Nutrient Comparison: Baked Red Potatoes VS Boiled Red Cabbage with Salt per 100 g
Compare the macro and micronutrient content in 100 g of Baked Red Potatoes versus 100 g of Boiled Red Cabbage with Salt to make informed dietary choices. Explore their nutritional differences and benefits.
Lets compare vitamin content per 100 grams of Baked Red Potatoes vs Boiled Red Cabbage with Salt:
- 100 grams of Baked Red Potatoes have 4.2 times more Vitamin B3 and 2.2 times more Vitamin B5 than Boiled Red Cabbage with Salt.
- While 100 g of Boiled and Drained Red Cabbage with Salt contain 17 times more Vitamin K than Baked Whole Red Potatoes.

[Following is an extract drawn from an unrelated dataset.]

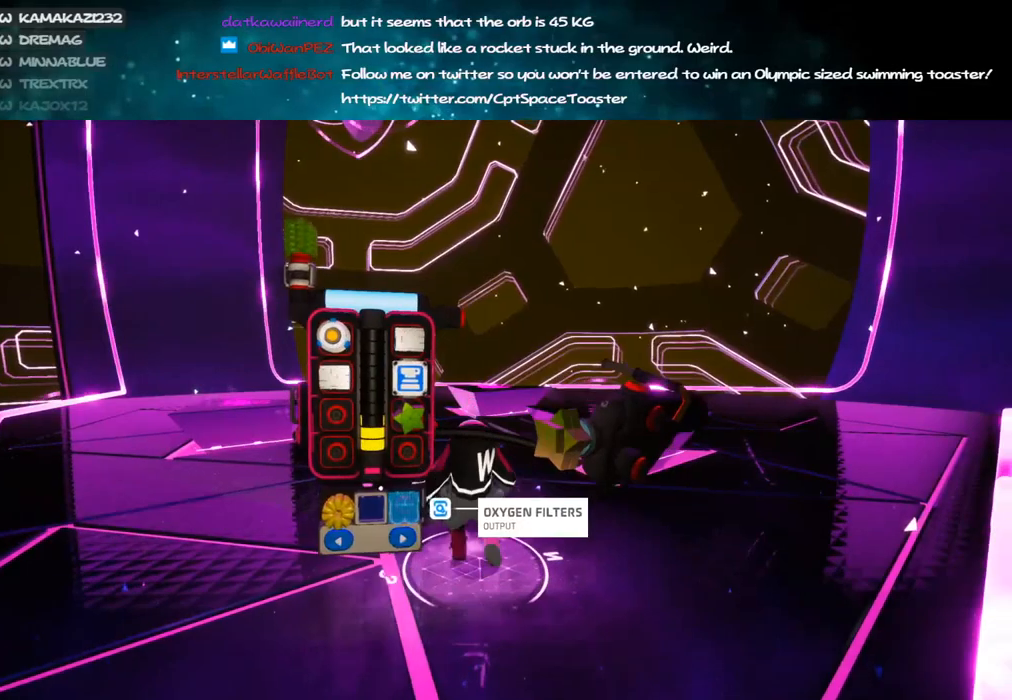
{"keys": ["d"], "mouse": ["right"], "events": [[133, "w", "up"], [416, "mouse_left", "down"], [416, "mouse_right", "down"], [450, "mouse_left", "up"], [500, "d", "down"]]}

- Both Baked Red Potatoes and Boiled Red Cabbage with Salt provide similar amounts of Vitamin B1, Vitamin B2, Vitamin B6, Vitamin B9 and Vitamin C per 100 grams.
- Both Baked Whole Red Potatoes as well as Boiled and Drained Red Cabbage with Salt have insufficient amounts of Vitamin A, Vitamin B12, Vitamin D and Vitamin E in 100 grams.
Comparing minerals per 100 grams for Baked Red Potatoes vs Boiled Red Cabbage with Salt:
- 100 grams of Baked Red Potatoes have 3.2 times more Copper, 1.6 times more Magnesium, 2.2 times more Phosphorus, 2.1 times more Potassium and 1.6 times more Zinc than Boiled Red Cabbage with Salt.
- While 100 g of Boiled and Drained Red Cabbage with Salt contain 4.7 times more Calcium, 1.3 times more Manganese and 20.3 times more Sodium than Baked Whole Red Potatoes.
- Both Baked Red Potatoes and Boiled Red Cabbage with Salt contain similar levels of Iron and Water per 100 grams.
- 100 grams of Baked Red Potatoes lack sufficient amounts of Calcium
Comparison of macro-nutrients per 100 grams:
- 100 grams of Baked Red Potatoes have 3 times more Energy, 2.8 times more Carbohydrate and 1.5 times more Protein than Boiled Red Cabbage with Salt.
- While 100 g of Boiled and Drained Red Cabbage with Salt contain 2.3 times more Sugars and 1.4 times more Fiber than Baked Whole Red Potatoes.
- 100 grams of Boiled Red Cabbage with Salt provide inadequate amounts of Energy
- Both Baked Whole Red Potatoes as well as Boiled and Drained Red Cabbage with Salt provide inadequate amounts of Omega 3 and Omega 6 in 100 grams.